● Consigna
Edita las entradas siguientes: sustituye "developed" por "processed" en todas ellas y conserva el resto tal cual.

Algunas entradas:
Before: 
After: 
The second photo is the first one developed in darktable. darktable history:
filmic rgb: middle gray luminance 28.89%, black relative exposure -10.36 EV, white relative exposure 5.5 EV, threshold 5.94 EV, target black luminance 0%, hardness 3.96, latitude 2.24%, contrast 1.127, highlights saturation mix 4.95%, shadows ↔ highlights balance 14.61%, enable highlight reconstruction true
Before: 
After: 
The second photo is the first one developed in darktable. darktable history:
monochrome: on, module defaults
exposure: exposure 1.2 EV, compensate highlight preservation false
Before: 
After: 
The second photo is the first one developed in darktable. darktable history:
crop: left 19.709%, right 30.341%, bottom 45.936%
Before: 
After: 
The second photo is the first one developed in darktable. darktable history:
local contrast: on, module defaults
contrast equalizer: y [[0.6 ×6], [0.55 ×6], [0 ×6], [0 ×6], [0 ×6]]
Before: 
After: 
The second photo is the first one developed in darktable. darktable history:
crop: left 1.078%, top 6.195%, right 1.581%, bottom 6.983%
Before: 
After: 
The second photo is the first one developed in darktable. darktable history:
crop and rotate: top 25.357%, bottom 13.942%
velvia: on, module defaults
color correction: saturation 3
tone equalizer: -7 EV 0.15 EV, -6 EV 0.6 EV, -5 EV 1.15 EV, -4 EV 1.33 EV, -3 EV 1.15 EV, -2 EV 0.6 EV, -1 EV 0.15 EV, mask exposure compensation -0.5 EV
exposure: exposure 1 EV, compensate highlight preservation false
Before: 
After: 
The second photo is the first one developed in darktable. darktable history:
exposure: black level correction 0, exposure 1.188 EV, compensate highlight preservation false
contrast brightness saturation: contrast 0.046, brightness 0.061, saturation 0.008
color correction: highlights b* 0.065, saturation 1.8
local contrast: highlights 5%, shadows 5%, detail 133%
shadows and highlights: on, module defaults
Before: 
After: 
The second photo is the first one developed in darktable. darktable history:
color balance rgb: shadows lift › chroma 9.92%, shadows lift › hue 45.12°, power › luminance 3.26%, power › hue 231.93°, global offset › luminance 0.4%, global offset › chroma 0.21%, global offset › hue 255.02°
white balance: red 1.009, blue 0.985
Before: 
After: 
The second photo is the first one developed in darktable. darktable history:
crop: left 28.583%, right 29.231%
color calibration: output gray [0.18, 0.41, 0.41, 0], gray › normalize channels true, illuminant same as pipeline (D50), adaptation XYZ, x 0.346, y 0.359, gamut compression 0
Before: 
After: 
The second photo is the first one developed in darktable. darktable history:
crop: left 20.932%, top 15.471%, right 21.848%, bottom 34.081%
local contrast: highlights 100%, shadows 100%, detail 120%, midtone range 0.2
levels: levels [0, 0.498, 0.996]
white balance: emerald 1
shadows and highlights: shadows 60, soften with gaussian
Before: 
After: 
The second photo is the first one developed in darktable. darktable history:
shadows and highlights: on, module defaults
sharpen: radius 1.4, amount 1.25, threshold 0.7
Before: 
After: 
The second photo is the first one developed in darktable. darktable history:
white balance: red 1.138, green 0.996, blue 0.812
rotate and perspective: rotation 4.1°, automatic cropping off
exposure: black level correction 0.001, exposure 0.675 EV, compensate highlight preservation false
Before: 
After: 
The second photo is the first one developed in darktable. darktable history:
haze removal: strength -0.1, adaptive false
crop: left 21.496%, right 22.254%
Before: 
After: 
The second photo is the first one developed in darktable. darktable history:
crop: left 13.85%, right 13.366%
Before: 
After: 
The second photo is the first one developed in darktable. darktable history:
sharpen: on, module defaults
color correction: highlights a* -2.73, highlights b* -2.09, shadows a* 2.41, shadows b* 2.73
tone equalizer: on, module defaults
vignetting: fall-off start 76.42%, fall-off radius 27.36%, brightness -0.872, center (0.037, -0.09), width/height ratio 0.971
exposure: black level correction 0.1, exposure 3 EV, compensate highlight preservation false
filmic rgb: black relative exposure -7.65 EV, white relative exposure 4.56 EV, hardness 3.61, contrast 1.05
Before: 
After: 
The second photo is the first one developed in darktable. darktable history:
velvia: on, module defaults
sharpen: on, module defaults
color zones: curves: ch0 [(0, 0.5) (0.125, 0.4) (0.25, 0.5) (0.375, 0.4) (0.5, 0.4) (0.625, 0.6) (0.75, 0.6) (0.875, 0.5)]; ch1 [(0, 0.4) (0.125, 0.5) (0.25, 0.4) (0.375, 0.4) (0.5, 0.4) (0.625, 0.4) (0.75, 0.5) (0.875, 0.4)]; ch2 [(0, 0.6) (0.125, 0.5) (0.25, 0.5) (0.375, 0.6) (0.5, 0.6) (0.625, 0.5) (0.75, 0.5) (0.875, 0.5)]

● Respuesta
Before: 
After: 
The second photo is the first one processed in darktable. darktable history:
filmic rgb: middle gray luminance 28.89%, black relative exposure -10.36 EV, white relative exposure 5.5 EV, threshold 5.94 EV, target black luminance 0%, hardness 3.96, latitude 2.24%, contrast 1.127, highlights saturation mix 4.95%, shadows ↔ highlights balance 14.61%, enable highlight reconstruction true
Before: 
After: 
The second photo is the first one processed in darktable. darktable history:
monochrome: on, module defaults
exposure: exposure 1.2 EV, compensate highlight preservation false
Before: 
After: 
The second photo is the first one processed in darktable. darktable history:
crop: left 19.709%, right 30.341%, bottom 45.936%
Before: 
After: 
The second photo is the first one processed in darktable. darktable history:
local contrast: on, module defaults
contrast equalizer: y [[0.6 ×6], [0.55 ×6], [0 ×6], [0 ×6], [0 ×6]]
Before: 
After: 
The second photo is the first one processed in darktable. darktable history:
crop: left 1.078%, top 6.195%, right 1.581%, bottom 6.983%
Before: 
After: 
The second photo is the first one processed in darktable. darktable history:
crop and rotate: top 25.357%, bottom 13.942%
velvia: on, module defaults
color correction: saturation 3
tone equalizer: -7 EV 0.15 EV, -6 EV 0.6 EV, -5 EV 1.15 EV, -4 EV 1.33 EV, -3 EV 1.15 EV, -2 EV 0.6 EV, -1 EV 0.15 EV, mask exposure compensation -0.5 EV
exposure: exposure 1 EV, compensate highlight preservation false
Before: 
After: 
The second photo is the first one processed in darktable. darktable history:
exposure: black level correction 0, exposure 1.188 EV, compensate highlight preservation false
contrast brightness saturation: contrast 0.046, brightness 0.061, saturation 0.008
color correction: highlights b* 0.065, saturation 1.8
local contrast: highlights 5%, shadows 5%, detail 133%
shadows and highlights: on, module defaults
Before: 
After: 
The second photo is the first one processed in darktable. darktable history:
color balance rgb: shadows lift › chroma 9.92%, shadows lift › hue 45.12°, power › luminance 3.26%, power › hue 231.93°, global offset › luminance 0.4%, global offset › chroma 0.21%, global offset › hue 255.02°
white balance: red 1.009, blue 0.985
Before: 
After: 
The second photo is the first one processed in darktable. darktable history:
crop: left 28.583%, right 29.231%
color calibration: output gray [0.18, 0.41, 0.41, 0], gray › normalize channels true, illuminant same as pipeline (D50), adaptation XYZ, x 0.346, y 0.359, gamut compression 0
Before: 
After: 
The second photo is the first one processed in darktable. darktable history:
crop: left 20.932%, top 15.471%, right 21.848%, bottom 34.081%
local contrast: highlights 100%, shadows 100%, detail 120%, midtone range 0.2
levels: levels [0, 0.498, 0.996]
white balance: emerald 1
shadows and highlights: shadows 60, soften with gaussian
Before: 
After: 
The second photo is the first one processed in darktable. darktable history:
shadows and highlights: on, module defaults
sharpen: radius 1.4, amount 1.25, threshold 0.7
Before: 
After: 
The second photo is the first one processed in darktable. darktable history:
white balance: red 1.138, green 0.996, blue 0.812
rotate and perspective: rotation 4.1°, automatic cropping off
exposure: black level correction 0.001, exposure 0.675 EV, compensate highlight preservation false
Before: 
After: 
The second photo is the first one processed in darktable. darktable history:
haze removal: strength -0.1, adaptive false
crop: left 21.496%, right 22.254%
Before: 
After: 
The second photo is the first one processed in darktable. darktable history:
crop: left 13.85%, right 13.366%
Before: 
After: 
The second photo is the first one processed in darktable. darktable history:
sharpen: on, module defaults
color correction: highlights a* -2.73, highlights b* -2.09, shadows a* 2.41, shadows b* 2.73
tone equalizer: on, module defaults
vignetting: fall-off start 76.42%, fall-off radius 27.36%, brightness -0.872, center (0.037, -0.09), width/height ratio 0.971
exposure: black level correction 0.1, exposure 3 EV, compensate highlight preservation false
filmic rgb: black relative exposure -7.65 EV, white relative exposure 4.56 EV, hardness 3.61, contrast 1.05
Before: 
After: 
The second photo is the first one processed in darktable. darktable history:
velvia: on, module defaults
sharpen: on, module defaults
color zones: curves: ch0 [(0, 0.5) (0.125, 0.4) (0.25, 0.5) (0.375, 0.4) (0.5, 0.4) (0.625, 0.6) (0.75, 0.6) (0.875, 0.5)]; ch1 [(0, 0.4) (0.125, 0.5) (0.25, 0.4) (0.375, 0.4) (0.5, 0.4) (0.625, 0.4) (0.75, 0.5) (0.875, 0.4)]; ch2 [(0, 0.6) (0.125, 0.5) (0.25, 0.5) (0.375, 0.6) (0.5, 0.6) (0.625, 0.5) (0.75, 0.5) (0.875, 0.5)]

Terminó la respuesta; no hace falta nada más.